It’s Caruso’s Miramar
Board Denies Appeals, Lawsuit Could Be Next
While it appeared going into Tuesday’s Board of Supervisors meeting that developer Rick Caruso had the votes to get his Miramar Hotel project approved-which at the end of the day he did-the question being asked now is what the project will encounter next.
Caruso currently has a hotel project with an estimated $300 million price tag ready to be built. But will he be able to build it in one of the worst economic recessions in this country’s history? He says yes. “I’m confident we’re going to be able to build the project,” Caruso said Monday, reemphasizing a point he made after the Montecito Planning Commission okayed his project in October, when he said that bankers still supported his project even given the downturn in the economy. “Everything on all fronts is going forward.” While the economy “has certainly affected the consumer,” Caruso said, “overall our properties are performing well.” And it appears so, at least at the newly opened shopping center Americana in Glendale, which is exceeding projections in sales tax returns and property valuation. The 900,000-square-foot retail mixed-use center is also lowering nearby retail vacancy rates.
So Caruso is proceeding with the Miramar, which means back to the drawing board with building designs and eventually heading back to county review boards with those ideas. If all goes according to plan, Caruso hopes to begin construction in late 2009. But his plans don’t include a lawsuit.
The two parties threatening such an action are those that appealed the Planning Commission’s approval: Citizens Planning Association and Stan and Jean Harfenist. Prior to the meeting, most watching the situation presumed the matter would end up in court. Either group has up to 30 days after the project’s record of decision is filed to decide whether or not to sue. The matter could also go in front of the California Coastal Commission sometime next year if the decision is appealed to that board.
Meanwhile, Caruso has a project on a site that hasn’t seen a working hotel in 8 years. If built, his five-star resort will have 192 rooms and three restaurants, in addition to two public pathways to the beach. He’s so far made several concessions over the 23 months that he’s owned the site at 1555 South Jameson Lane in Montecito: Caruso reduced the height of the ballroom by 11 feet and the main building by 7.5 feet, eliminated the tennis court lights, reduced the number of rooms from 209, and took out a spa’s second story.

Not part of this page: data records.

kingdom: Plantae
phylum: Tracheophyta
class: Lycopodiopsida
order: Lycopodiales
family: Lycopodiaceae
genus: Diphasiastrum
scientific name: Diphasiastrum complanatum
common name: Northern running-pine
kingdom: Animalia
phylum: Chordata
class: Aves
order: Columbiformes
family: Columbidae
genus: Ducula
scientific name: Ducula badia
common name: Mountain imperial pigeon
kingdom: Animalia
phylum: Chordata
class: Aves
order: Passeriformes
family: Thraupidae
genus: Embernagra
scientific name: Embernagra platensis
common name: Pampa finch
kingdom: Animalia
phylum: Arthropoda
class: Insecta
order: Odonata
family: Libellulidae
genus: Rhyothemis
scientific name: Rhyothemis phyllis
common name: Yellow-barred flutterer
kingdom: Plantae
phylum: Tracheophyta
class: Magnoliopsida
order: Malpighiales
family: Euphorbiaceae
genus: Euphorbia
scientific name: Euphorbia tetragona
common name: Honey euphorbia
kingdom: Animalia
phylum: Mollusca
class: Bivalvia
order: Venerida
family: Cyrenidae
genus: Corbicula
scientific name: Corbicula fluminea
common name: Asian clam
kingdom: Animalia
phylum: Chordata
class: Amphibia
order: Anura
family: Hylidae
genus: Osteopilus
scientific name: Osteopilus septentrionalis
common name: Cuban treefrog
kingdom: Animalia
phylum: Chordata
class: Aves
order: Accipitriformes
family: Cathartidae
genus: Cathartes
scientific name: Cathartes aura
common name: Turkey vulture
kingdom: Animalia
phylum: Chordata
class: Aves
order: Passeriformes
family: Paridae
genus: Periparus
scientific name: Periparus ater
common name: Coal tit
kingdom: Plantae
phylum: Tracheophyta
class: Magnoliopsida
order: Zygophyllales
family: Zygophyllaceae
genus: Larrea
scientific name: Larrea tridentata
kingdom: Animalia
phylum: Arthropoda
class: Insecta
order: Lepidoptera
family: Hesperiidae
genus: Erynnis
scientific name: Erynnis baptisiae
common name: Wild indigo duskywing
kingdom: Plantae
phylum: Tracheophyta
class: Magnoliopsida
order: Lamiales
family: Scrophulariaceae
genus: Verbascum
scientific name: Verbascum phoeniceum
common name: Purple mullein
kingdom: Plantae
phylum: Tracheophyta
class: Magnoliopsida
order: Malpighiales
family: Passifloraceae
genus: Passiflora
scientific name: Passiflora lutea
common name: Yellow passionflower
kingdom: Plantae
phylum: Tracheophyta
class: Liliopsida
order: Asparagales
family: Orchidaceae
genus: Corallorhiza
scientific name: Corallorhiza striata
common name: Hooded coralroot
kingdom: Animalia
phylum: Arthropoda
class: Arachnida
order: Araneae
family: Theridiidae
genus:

His work made an impact on the four supervisors who denied the appeals, and-with the project expected to generate the county $4.3 million in annual tax revenue-the supes no doubt had dollar signs in their eyes as Caruso led them through a video presentation on Tuesday.
The appellants raised several issues, including potential water supply, noise, and flooding impacts. With 46,100 cubic yards of fill being used to level the property, adjacent neighbors are concerned the raised floodplain will force water from nearby Oak Creek onto their properties during heavy rains. These and other differences between Caruso’s project and a project former owner Ian Schrager got approved in 2000 were large enough that it warranted full environmental review, they argued. CPA attorney Marco Gonzalez alleged “critical failures” in the environmental process. Appellants’ attorneys also suggested county staff had hurried the project through the planning system.
Second District Supervisor Janet Wolf heard the appellants’ cries, explaining prior to her no vote, “I want to make sure that, as a county, when we do something, we do something right,” she said. To skip a full environmental impact report, she said, was “not the way our county works.” But she was in the minority, as the rest of the supervisors were not only satisfied with the applicants’ work but also content with the staff’s handling of the case.